Required action: Write out exactly the lines below that run from the one containing "برای رسیدن به" through the one containing "سنجش هوش : برای", both included, with no other lines.

==============================

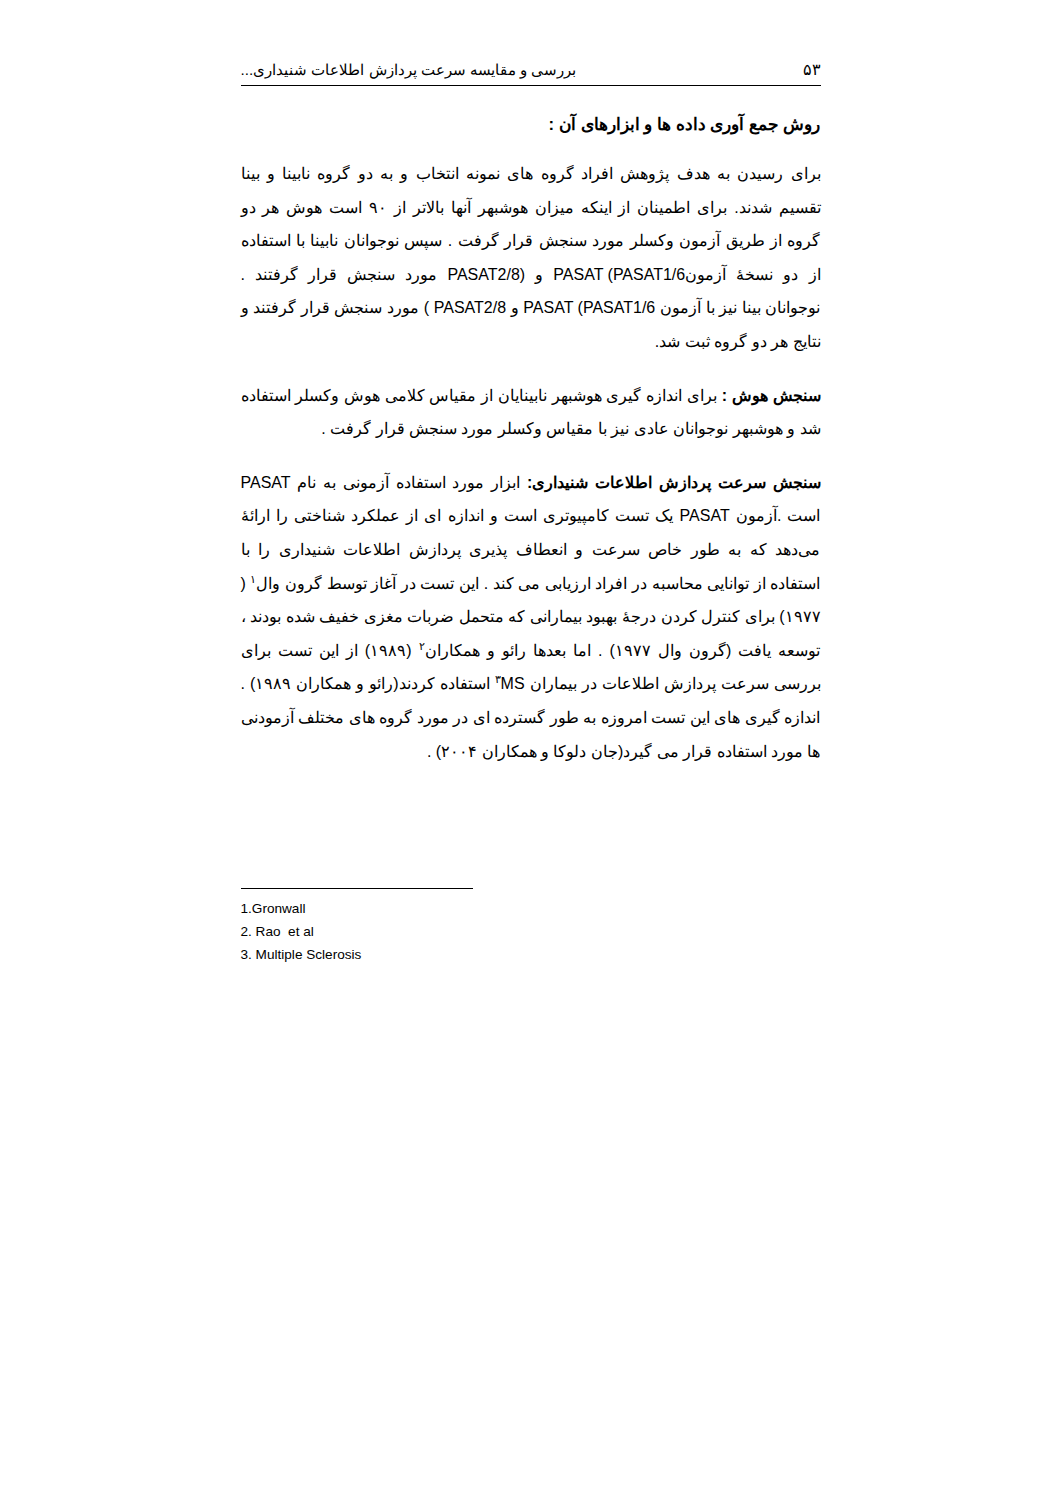۵۳ بررسی و مقایسه سرعت پردازش اطلاعات شنیداری...
روش جمع آوری داده ها و ابزارهای آن :
برای رسیدن به هدف پژوهش افراد گروه های نمونه انتخاب و به دو گروه نابینا و بینا تقسیم شدند. برای اطمینان از اینکه میزان هوشبهر آنها بالاتر از ۹۰ است هوش هر دو گروه از طریق آزمون وکسلر مورد سنجش قرار گرفت . سپس نوجوانان نابینا با استفاده از دو نسخهٔ آزمونPASAT (PASAT1/6 و PASAT2/8) مورد سنجش قرار گرفتند . نوجوانان بینا نیز با آزمون PASAT (PASAT1/6 و PASAT2/8 ) مورد سنجش قرار گرفتند و نتایج هر دو گروه ثبت شد.
سنجش هوش : برای اندازه گیری هوشبهر نابینایان از مقیاس کلامی هوش وکسلر استفاده شد و هوشبهر نوجوانان عادی نیز با مقیاس وکسلر مورد سنجش قرار گرفت .
سنجش سرعت پردازش اطلاعات شنیداری: ابزار مورد استفاده آزمونی به نام PASAT است .آزمون PASAT یک تست کامپیوتری است و اندازه ای از عملکرد شناختی را ارائهٔ می‌دهد که به طور خاص سرعت و انعطاف پذیری پردازش اطلاعات شنیداری را با استفاده از توانایی محاسبه در افراد ارزیابی می کند . این تست در آغاز توسط گرون وال۱ ( ۱۹۷۷) برای کنترل کردن درجهٔ بهبود بیمارانی که متحمل ضربات مغزی خفیف شده بودند ، توسعه یافت (گرون وال ۱۹۷۷) . اما بعدها رائو و همکاران۲ (۱۹۸۹) از این تست برای بررسی سرعت پردازش اطلاعات در بیماران MS۳ استفاده کردند(رائو و همکاران ۱۹۸۹) . اندازه گیری های این تست امروزه به طور گسترده ای در مورد گروه های مختلف آزمودنی ها مورد استفاده قرار می گیرد(جان دلوکا و همکاران ۲۰۰۴) .
1.Gronwall
2. Rao et al
3. Multiple Sclerosis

==============================

Response box:
برای رسیدن به هدف پژوهش افراد گروه های نمونه انتخاب و به دو گروه نابینا و بینا تقسیم شدند. برای اطمینان از اینکه میزان هوشبهر آنها بالاتر از ۹۰ است هوش هر دو گروه از طریق آزمون وکسلر مورد سنجش قرار گرفت . سپس نوجوانان نابینا با استفاده از دو نسخهٔ آزمونPASAT (PASAT1/6 و PASAT2/8) مورد سنجش قرار گرفتند . نوجوانان بینا نیز با آزمون PASAT (PASAT1/6 و PASAT2/8 ) مورد سنجش قرار گرفتند و نتایج هر دو گروه ثبت شد.
سنجش هوش : برای اندازه گیری هوشبهر نابینایان از مقیاس کلامی هوش وکسلر استفاده شد و هوشبهر نوجوانان عادی نیز با مقیاس وکسلر مورد سنجش قرار گرفت .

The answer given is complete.